Teddy Goalsevelt is a character invented by Chicago-based USMNT fan Mike D’Amico, modeled after the rugged outdoorsman who was the 26th president of the United States. But some believe the character, who first won fame after appearing on ESPN audience shots during USA-Ghana game, is a marketing invention.

Those accusations have come in light of a story which appeared on Ad Age yesterday. It tells the story of how D’Amico, an associate creative director for ad agency Calvary, invented the Goalsevelt character and went to Brazil to support his team.

But it also mentions a fund-raising effort to help keep him there:

Then [D’Amico] and Cavalry started working on extending his stay, asking fans for funds to keep Mr.

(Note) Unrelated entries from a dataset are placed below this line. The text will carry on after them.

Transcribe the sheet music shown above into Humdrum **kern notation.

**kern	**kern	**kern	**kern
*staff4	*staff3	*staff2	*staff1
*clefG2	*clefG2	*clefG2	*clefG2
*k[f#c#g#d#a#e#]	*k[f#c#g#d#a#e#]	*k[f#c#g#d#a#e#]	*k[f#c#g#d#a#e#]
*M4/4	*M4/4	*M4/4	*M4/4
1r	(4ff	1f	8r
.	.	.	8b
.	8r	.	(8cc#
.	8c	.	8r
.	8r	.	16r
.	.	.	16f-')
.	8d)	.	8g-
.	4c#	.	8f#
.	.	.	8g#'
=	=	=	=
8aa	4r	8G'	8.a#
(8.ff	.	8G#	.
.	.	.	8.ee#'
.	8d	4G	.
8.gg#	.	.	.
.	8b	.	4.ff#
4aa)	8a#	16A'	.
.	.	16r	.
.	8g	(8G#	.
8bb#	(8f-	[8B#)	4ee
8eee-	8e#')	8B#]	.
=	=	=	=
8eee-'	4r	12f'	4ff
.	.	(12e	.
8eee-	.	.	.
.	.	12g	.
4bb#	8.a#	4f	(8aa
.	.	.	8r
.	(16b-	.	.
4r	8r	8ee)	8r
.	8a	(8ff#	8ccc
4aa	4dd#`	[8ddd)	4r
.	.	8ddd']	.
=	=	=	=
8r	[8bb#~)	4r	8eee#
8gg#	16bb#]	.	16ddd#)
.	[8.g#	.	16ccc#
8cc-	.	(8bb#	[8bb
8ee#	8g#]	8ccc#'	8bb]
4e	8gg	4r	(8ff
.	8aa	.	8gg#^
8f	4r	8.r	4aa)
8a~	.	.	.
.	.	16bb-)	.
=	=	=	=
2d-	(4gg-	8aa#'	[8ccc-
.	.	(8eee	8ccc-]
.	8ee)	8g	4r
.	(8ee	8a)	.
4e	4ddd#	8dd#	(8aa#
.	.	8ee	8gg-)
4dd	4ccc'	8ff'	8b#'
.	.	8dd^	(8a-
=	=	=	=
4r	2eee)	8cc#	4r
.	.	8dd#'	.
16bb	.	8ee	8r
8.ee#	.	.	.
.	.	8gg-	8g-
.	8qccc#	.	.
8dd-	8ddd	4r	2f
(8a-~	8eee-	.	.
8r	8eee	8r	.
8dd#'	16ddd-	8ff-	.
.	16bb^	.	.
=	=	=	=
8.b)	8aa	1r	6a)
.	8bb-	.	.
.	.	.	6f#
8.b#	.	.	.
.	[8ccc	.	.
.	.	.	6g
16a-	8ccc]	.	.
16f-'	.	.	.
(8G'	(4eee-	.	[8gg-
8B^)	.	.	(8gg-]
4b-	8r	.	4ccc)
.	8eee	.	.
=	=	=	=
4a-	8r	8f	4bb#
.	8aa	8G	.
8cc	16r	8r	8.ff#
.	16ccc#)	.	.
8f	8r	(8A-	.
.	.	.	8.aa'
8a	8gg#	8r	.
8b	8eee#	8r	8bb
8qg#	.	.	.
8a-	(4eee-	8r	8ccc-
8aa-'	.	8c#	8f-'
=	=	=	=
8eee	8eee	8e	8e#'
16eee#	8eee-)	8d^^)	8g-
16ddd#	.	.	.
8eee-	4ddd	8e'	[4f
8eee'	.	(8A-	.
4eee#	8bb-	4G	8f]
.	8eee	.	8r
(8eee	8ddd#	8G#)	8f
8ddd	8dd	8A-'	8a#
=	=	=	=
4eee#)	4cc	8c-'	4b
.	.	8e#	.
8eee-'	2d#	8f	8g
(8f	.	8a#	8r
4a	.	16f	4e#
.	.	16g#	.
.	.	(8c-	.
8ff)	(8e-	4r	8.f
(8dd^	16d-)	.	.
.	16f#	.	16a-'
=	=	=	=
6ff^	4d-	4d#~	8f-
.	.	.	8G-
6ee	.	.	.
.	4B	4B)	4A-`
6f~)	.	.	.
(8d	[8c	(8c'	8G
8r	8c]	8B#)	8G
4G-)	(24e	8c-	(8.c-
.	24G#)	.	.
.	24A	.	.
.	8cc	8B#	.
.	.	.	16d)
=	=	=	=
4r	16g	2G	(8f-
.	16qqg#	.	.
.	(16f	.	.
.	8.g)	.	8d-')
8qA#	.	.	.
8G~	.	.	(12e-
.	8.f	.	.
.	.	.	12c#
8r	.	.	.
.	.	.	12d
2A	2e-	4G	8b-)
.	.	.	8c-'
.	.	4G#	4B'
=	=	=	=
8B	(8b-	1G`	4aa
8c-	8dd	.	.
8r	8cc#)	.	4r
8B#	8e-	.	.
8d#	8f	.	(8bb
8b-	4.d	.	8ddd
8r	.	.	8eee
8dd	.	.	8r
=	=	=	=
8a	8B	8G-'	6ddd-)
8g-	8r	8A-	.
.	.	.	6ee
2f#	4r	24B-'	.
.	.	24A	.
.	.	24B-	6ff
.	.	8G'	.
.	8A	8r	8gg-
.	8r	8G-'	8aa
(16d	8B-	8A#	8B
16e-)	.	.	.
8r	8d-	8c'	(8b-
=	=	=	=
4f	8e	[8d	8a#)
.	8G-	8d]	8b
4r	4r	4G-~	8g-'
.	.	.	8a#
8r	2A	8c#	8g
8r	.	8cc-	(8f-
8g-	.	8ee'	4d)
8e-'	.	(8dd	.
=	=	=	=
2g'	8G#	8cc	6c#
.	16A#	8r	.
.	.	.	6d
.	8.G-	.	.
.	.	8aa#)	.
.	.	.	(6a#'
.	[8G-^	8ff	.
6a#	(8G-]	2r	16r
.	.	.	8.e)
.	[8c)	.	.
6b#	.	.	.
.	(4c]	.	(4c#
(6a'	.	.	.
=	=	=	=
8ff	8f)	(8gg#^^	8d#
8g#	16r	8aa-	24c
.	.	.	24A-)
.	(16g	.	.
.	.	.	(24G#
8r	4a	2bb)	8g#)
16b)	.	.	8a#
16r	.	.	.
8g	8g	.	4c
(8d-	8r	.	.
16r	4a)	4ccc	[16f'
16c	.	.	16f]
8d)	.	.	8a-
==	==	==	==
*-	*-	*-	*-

D'Amico in Brazil, positioning the request as a way to help the U.S. team out.

"We here at Cavalry, the advertising agency where Teddy (Mike D'Amico) works, see him as the team's mascot now," the agency said on a GoFundMe post. "And we don't think we're alone."

The agency promised to match every dollar donated up to $2,500. It's not clear why the agency didn't just fund the extended trip itself, but it found plenty of takers, not to mention publicity, with the hashtag #TeddyinBrazil.

So what’s going on? Is D’Amico a marketing invention meant to promote his agency?

There’s no suggestion that’s the case. Rather, it’s clear D’Amico’s agency saw an opportunity for a feel-good grassroots campaign (donations above $5000 will go to charity) to keep a popular fan supporting the United States in Brazil, one that also happened to shine a positive light on Calvary.

Journalist and Howler editor Alexander Abnos, who spoke with D’Amico in Brazil, says he believes D’Amico’s support, and character, are genuine and that the fundraising stunt wasn't his idea. 

Even so, Calvary may want to tread lightly here, not only to maintain good PR, but also to avoid running foul of FIFA’s strict Brand Protection policy which targets “guerilla marketing” inside FIFA stadiums.

But in the meantime, you can love Teddy knowing that he really is just a soccer-loving Chicagoan presidential lookalike living in the dream along with Klinsmann’s team.